User-Agent: is purely informational, and follows the same format as the HTTP User-Agent string sent by web browsers. There is no standard registry of agents.

Version: has been "0.1" since ARF's inception, but becomes the integer "1" now that the standard has been published as RFC 5965. It may take some time for all of the 0.1 versions to catch up, particularly if they don't need to change anything else.

There's also an assortment of optional fields:

Original-Envelope-ID: is the SMTP session ID. I've never seen this.

Original-Mail-From: is the SMTP MAIL FROM string, often seen in the Return-Path: header -- not the From: header.

Original-Rcpt-To: is the SMTP RCPT TO string, and can appear multiple times for multiple recipients.

Arrival-Date: is the date & time that the message arrived at the receiving MTA, regardless of what the Date: header may say.

Source-IP: is the "last hop" IP address.

Incidents: can be a count of how many individual incidents that one report refers to. For example, a feedback generator may choose to send one report for dozens or even hundreds of spam messages, indicating the total number of messages in this field.

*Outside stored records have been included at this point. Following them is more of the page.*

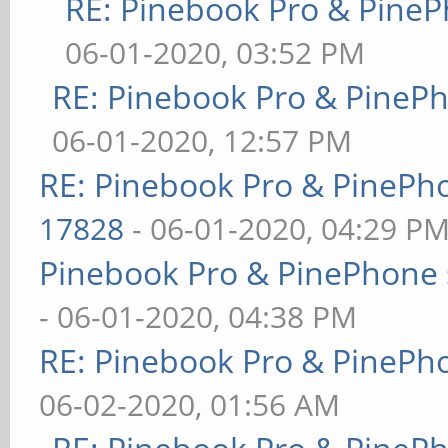
RE: Pinebook Pro & PineP
06-01-2020, 03:52 PM
RE: Pinebook Pro & PineP
06-01-2020, 12:57 PM
RE: Pinebook Pro & PinePh
17828
- 06-01-2020, 04:29 P
Pinebook Pro & PinePhone 
- 06-01-2020, 04:38 PM
RE: Pinebook Pro & PinePh
06-02-2020, 01:56 AM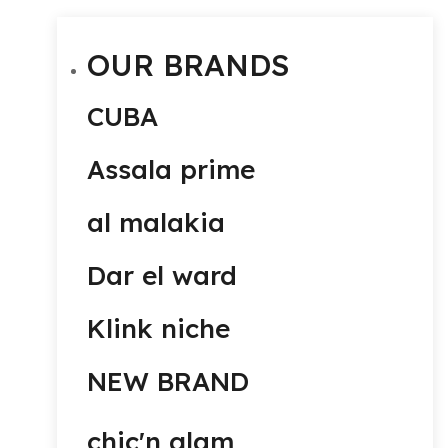
OUR BRANDS
CUBA
Assala prime
al malakia
Dar el ward
Klink niche
NEW BRAND
chic'n glam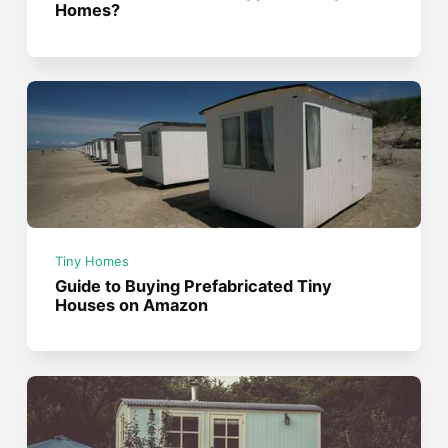
Homes?
Tiny Homes
Guide to Buying Prefabricated Tiny
Houses on Amazon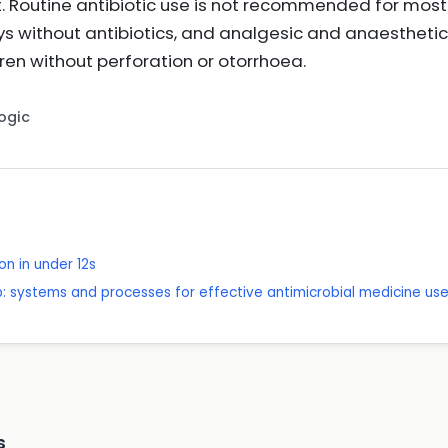
ent. Routine antibiotic use is not recommended for m
ys without antibiotics, and analgesic and anaestheti
dren without perforation or otorrhoea.
Logic
on in under 12s
p: systems and processes for effective antimicrobial medicine us
s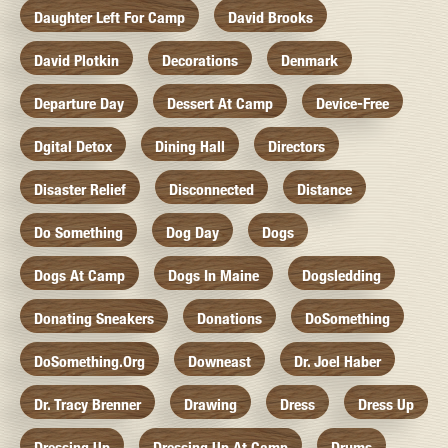
Daughter Left For Camp
David Brooks
David Plotkin
Decorations
Denmark
Departure Day
Dessert At Camp
Device-Free
Dgital Detox
Dining Hall
Directors
Disaster Relief
Disconnected
Distance
Do Something
Dog Day
Dogs
Dogs At Camp
Dogs In Maine
Dogsledding
Donating Sneakers
Donations
DoSomething
DoSomething.org
Downeast
Dr. Joel Haber
Dr. Tracy Brenner
Drawing
Dress
Dress Up
Dressing Up
Dressing Up At Camp
Drums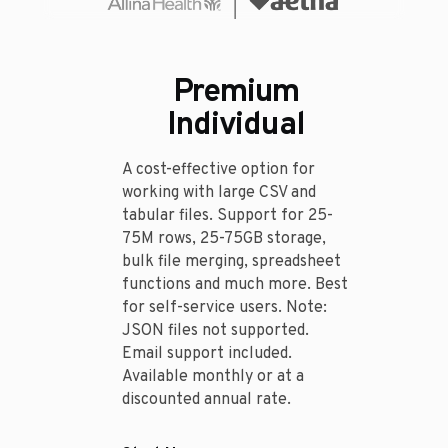
Premium
Individual
A cost-effective option for
working with large CSV and
tabular files. Support for 25-
75M rows, 25-75GB storage,
bulk file merging, spreadsheet
functions and much more. Best
for self-service users. Note:
JSON files not supported.
Email support included.
Available monthly or at a
discounted annual rate.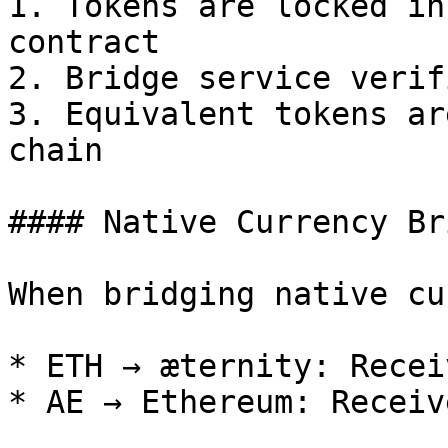
1. Tokens are locked in
contract

2. Bridge service verif
3. Equivalent tokens ar
chain

#### Native Currency Br
When bridging native cu
* ETH → æternity: Recei
* AE → Ethereum: Receiv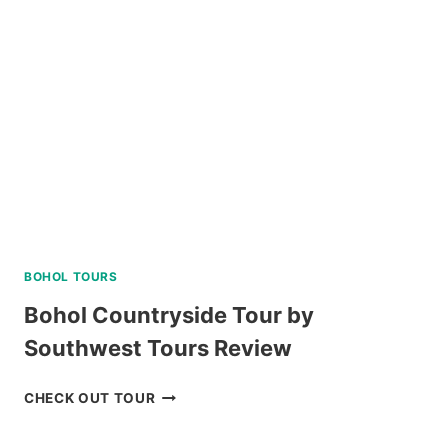
COURSE
IN
NEGROS
ORIENTAL
REVIEW
BOHOL TOURS
Bohol Countryside Tour by
Southwest Tours Review
BOHOL
CHECK OUT TOUR
COUNTRYSIDE
TOUR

Authentication-Results: is identical to the Authentication-Results: mail header (RFC 5451), and can appear multiple times.

Reported-URI: is a universal resource identifier (RFC 3986) derived from the message, which the report generator believes to be related to the incident being reported. Most often this'll be an HTTP or MAILTO URL. This can also appear multiple times.

Finally, the third part of the ARF report is either the entire original message as a message/rfc822 part, or (rarely) just the headers.

Some mailbox providers choose to redact portions of the original message, citing concerns of privacy and/or legal liability. Because complaint feedback never happens randomly -- there's always a subscription process, and an approval process, and often Terms of Service or other legal agreements along the way -- it's expected that feedback consumers will know whether to expect redaction from any particular feedback generator.

There are a few open source software libraries to help with generating and/or parsing ARF reports:

ARF could easily be extended to include new feedback types or metadata fields. One of these, for DKIM error reporting, is already being discussed -- and we'll write about it here next week. The appropriate place to suggest extensions is the IETF MARF Working Group, preferably after reviewing the mailing list archives to make sure your idea isn't already in development.

I've been actively participating in the group, and have a few proposals of my own in play. We'll let you know when anything particularly important or interesting comes along.